Wednesday, July 10, 2019

Girl of the Southern Sea

Kadarusman, Michelle. Girl of the Southern Sea
May 23rd 2019 by Pajama Press
Public library copy

Nia lives in Jakarta, Indonesia with her father, who runs a fried banana cart, and her brother, Rudi, whose birth led to their mother's death. Her father drinks excessively, often taking the money needed for rent on their shack or for food. Nia no longer goes to school, since the family does not have the fees. She works around the home and helps her father with the banana cart. When she is taking the rent to the landlord, she is involved in a bad bus accident and is the only one who escapes unharmed. A local merchant, Oskar, helps her home, and then spends a lot of time around the cart telling everyone about her miracle of survival.

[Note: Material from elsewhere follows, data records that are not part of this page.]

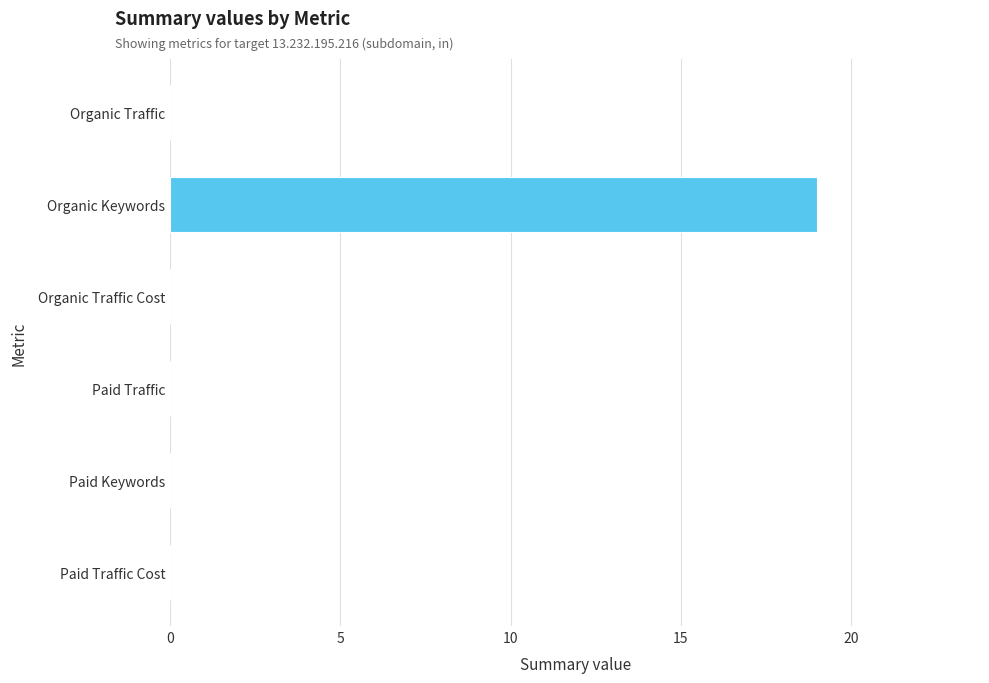

What is the sum of all values?

19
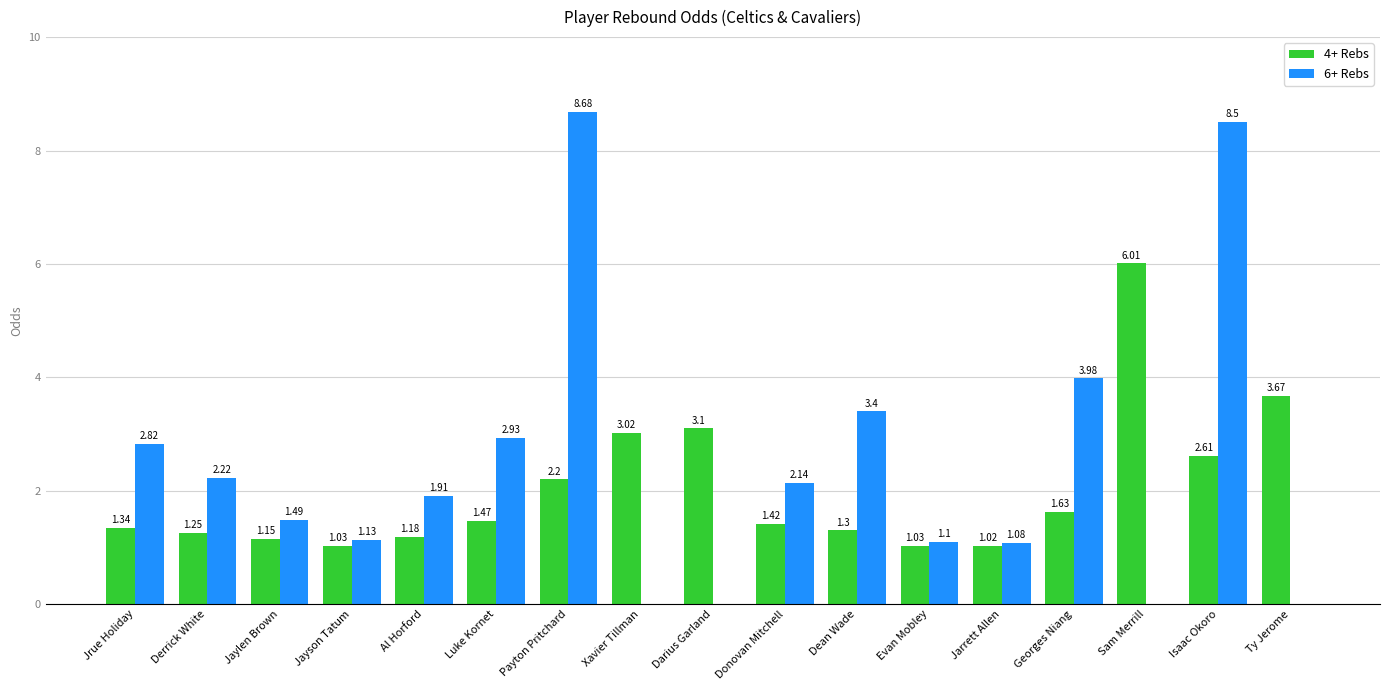

What is the total value across all series at Isaac Okoro?

11.1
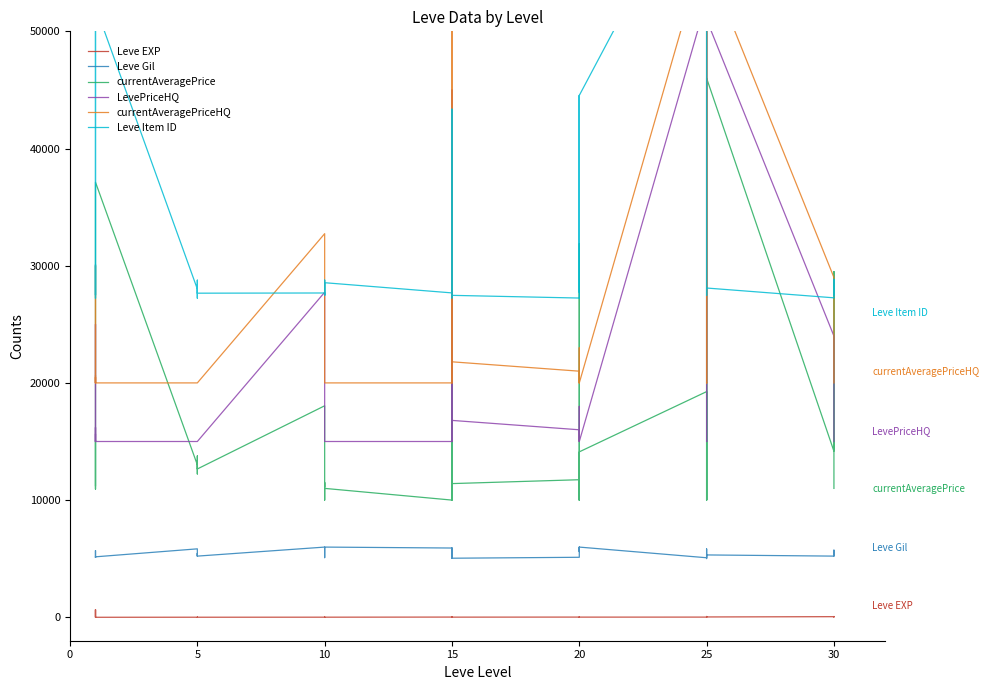

How many distinct data groups are displayed?

6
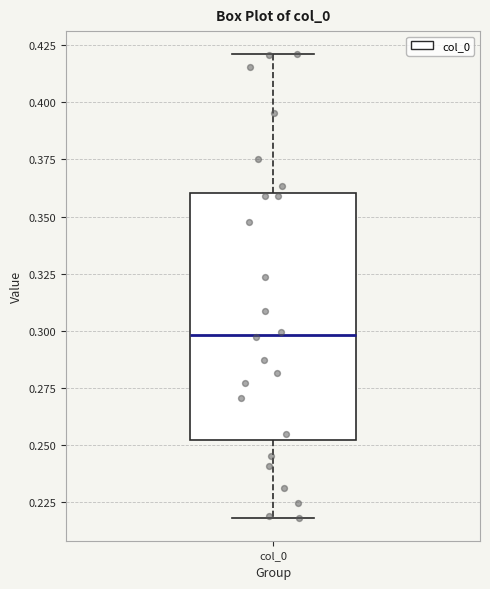

Transcribe this box plot: give where the median line is, the range the box spans, and where the two whiskers end, as read against the y-axis. The values are not printed on the chart, so give them approximately, as read against the axis.

median 0.30, box 0.25 to 0.36, whiskers 0.22 to 0.42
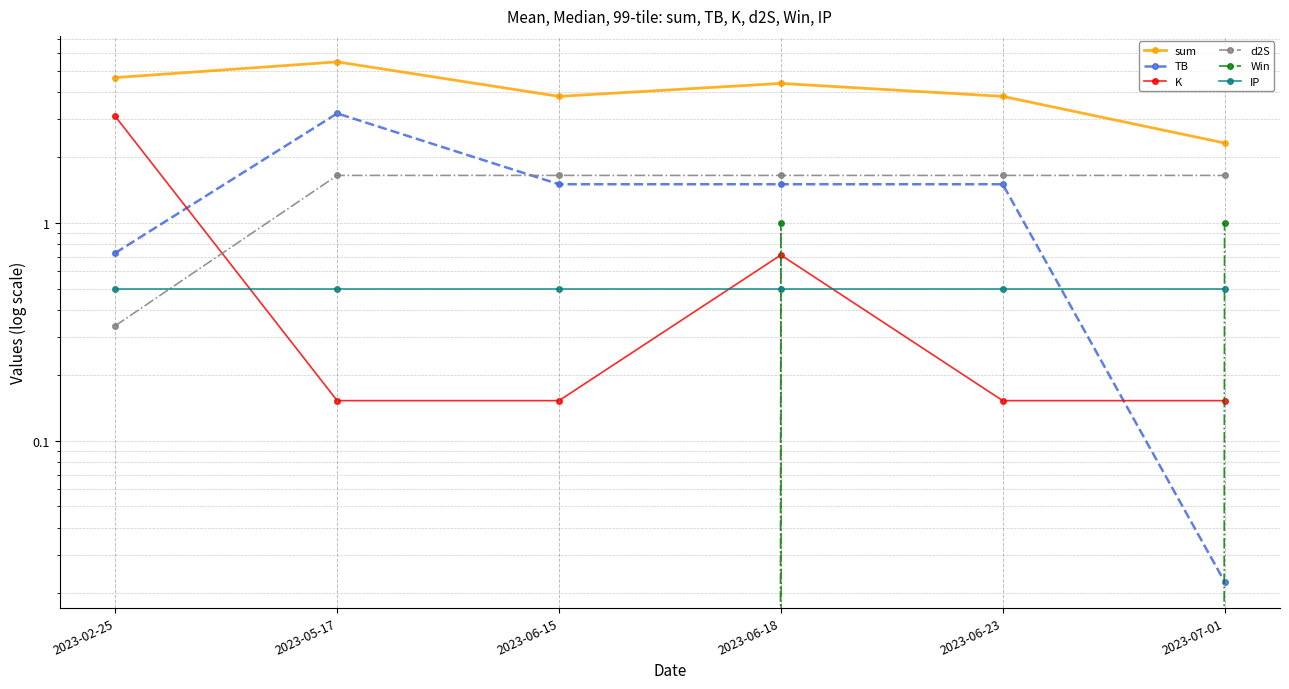

What is the label of the 3rd point from the right?

2023-06-18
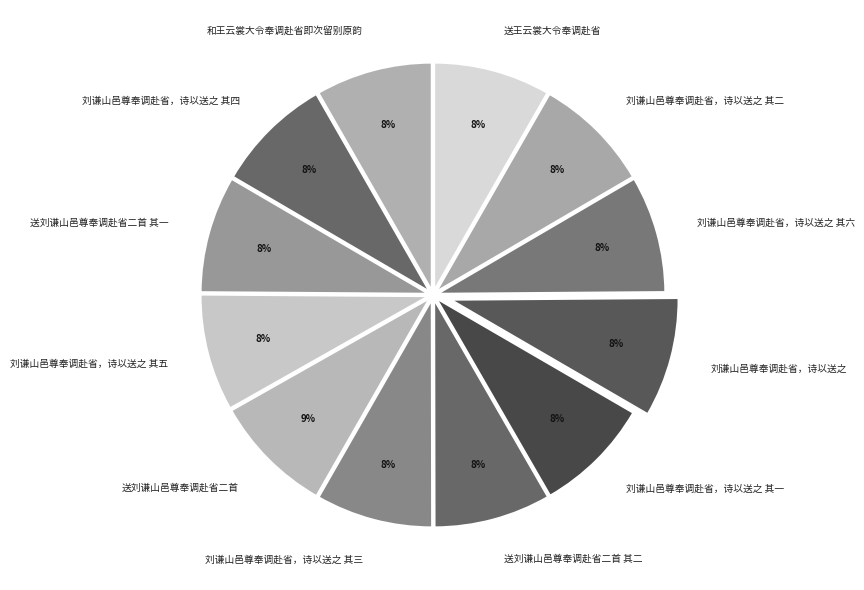

What percentage is the 送刘谦山邑尊奉调赴省二首 slice, to the nearest percent?

9%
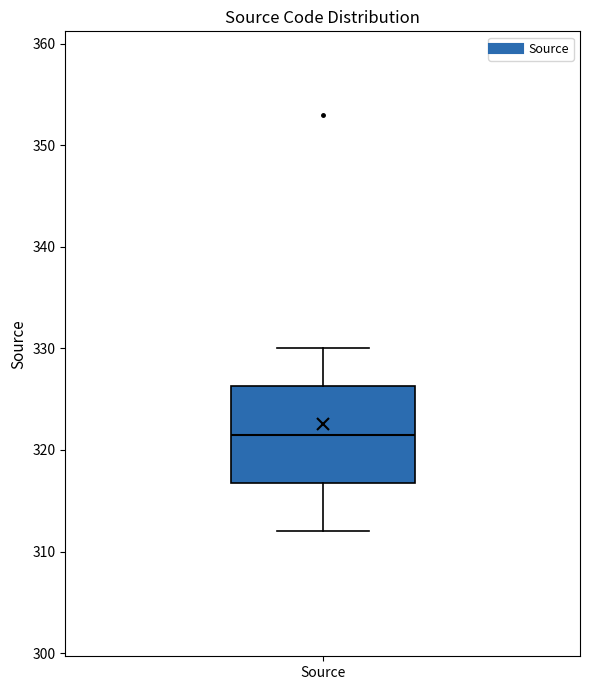

Where is the lower edge of the box for Source on the y-axis? The values are not printed on the chart, so give them approximately, as read against the axis.

317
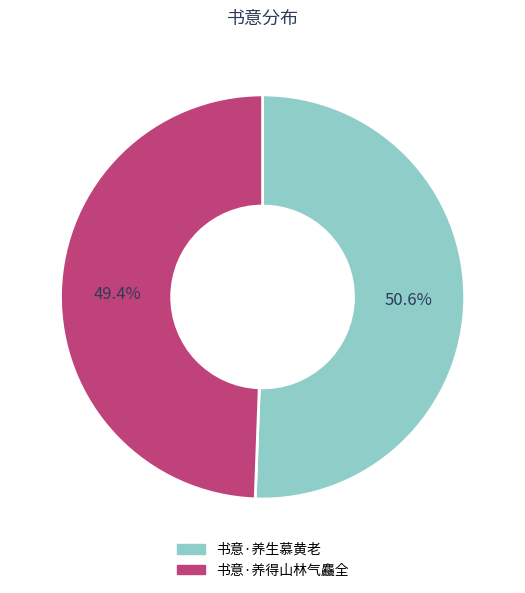

To the nearest percent, what is the combined percentage of 书意·养得山林气麤全 and 书意·养生慕黄老?

100%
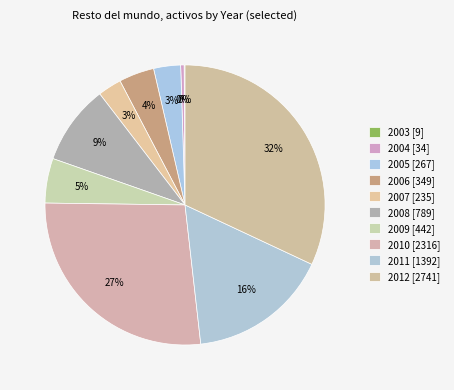

Combined, what portion of the pie is 2007 and 2003?

2.8%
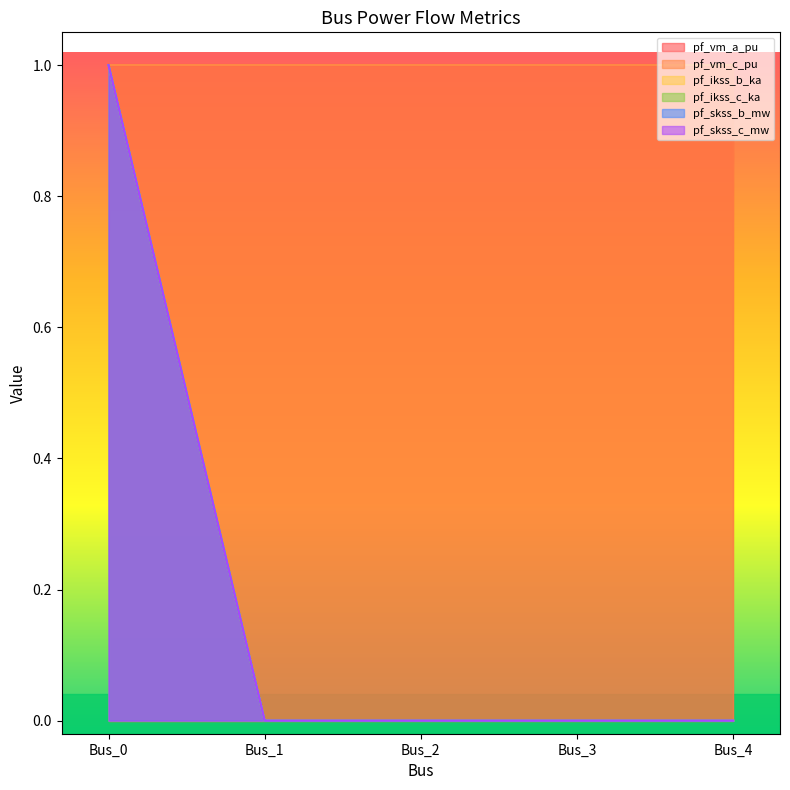

The value of pf_ikss_c_ka at Bus_2 is -1. True or false?

False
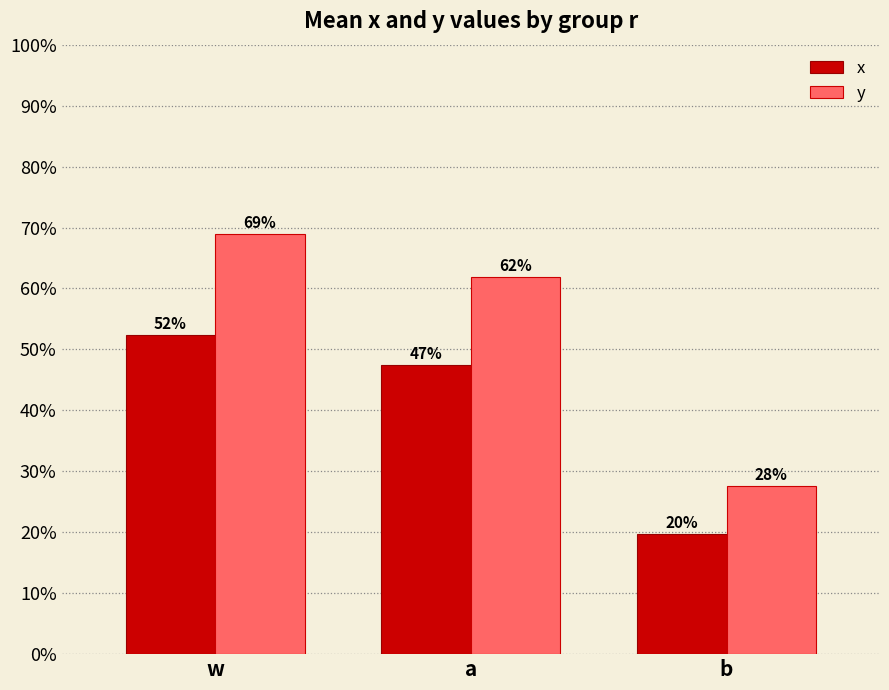

True or false: y has a value of 0.8 at a.

False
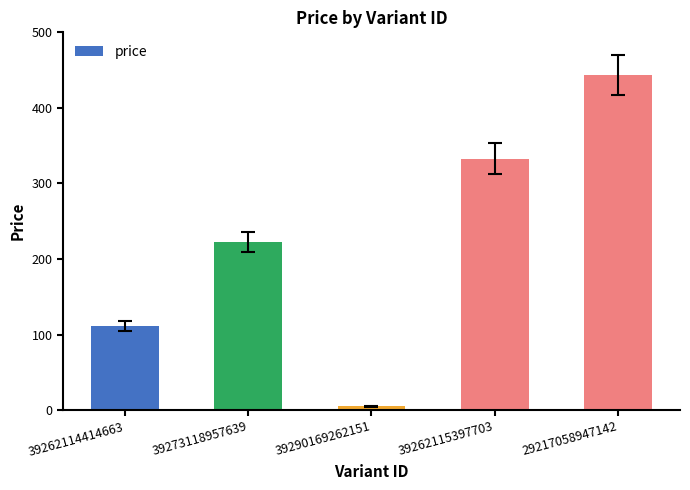

Read the value at 39262115397703, to the nearest 50.

350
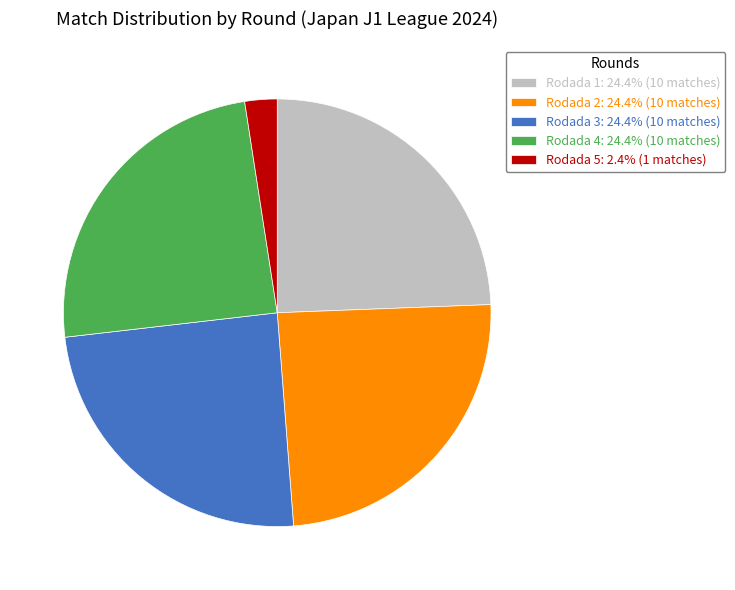

What is the ratio of the value at Rodada 1: 24.4% (10 matches) to the value at Rodada 4: 24.4% (10 matches)?

1.0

Nia charges more for the bananas and life seems to be looking up, since she has also decided not to let her father have any money at all, lest he spend it on alcohol. However, the people who willingly buy her good luck fritters eventually turn on her for her higher prices, her father leaves and is apparently in another city with another family, and Oskar breaks into the house claiming he is only looking for the dowry Nia's father promised him. Nia is not ready to go down so easily. She confronts Oskar and his mother, and even hunts down her father. She even gets a job as a literacy tutor at her old school, and is able to make a better life for her and Rudi.
Strengths: I love books like Cruz's Everlasting Nora, Saeed's Amal Unbound, or Venkatraman's A Bridge Home; and I don't know that I've ever read anything set in Indonesia! The details of housing, clothing and daily life are all good, and Nia's fight to improve her life is admirable. This is an #ownvoices book, but since the author doesn't currently live in Indonesia, she had a sensitivity writer. I love that attention to detail.
Weaknesses: Not a weakness with this book, but I would like to see books set in other countries where the children are not horribly treated. I don't want my students thinking that everywhere else in the world is a horrible place. They need to know that sometimes it is, but there should be some balance.
What I really think: Definitely purchasing. Canadian writers seem to be putting out books on more cultures than US ones? There have been a lot of great books coming out of Canada, and I'm glad that we get them. (Unlike Carrol's Ultra, Scholastic! I'm still bitter!)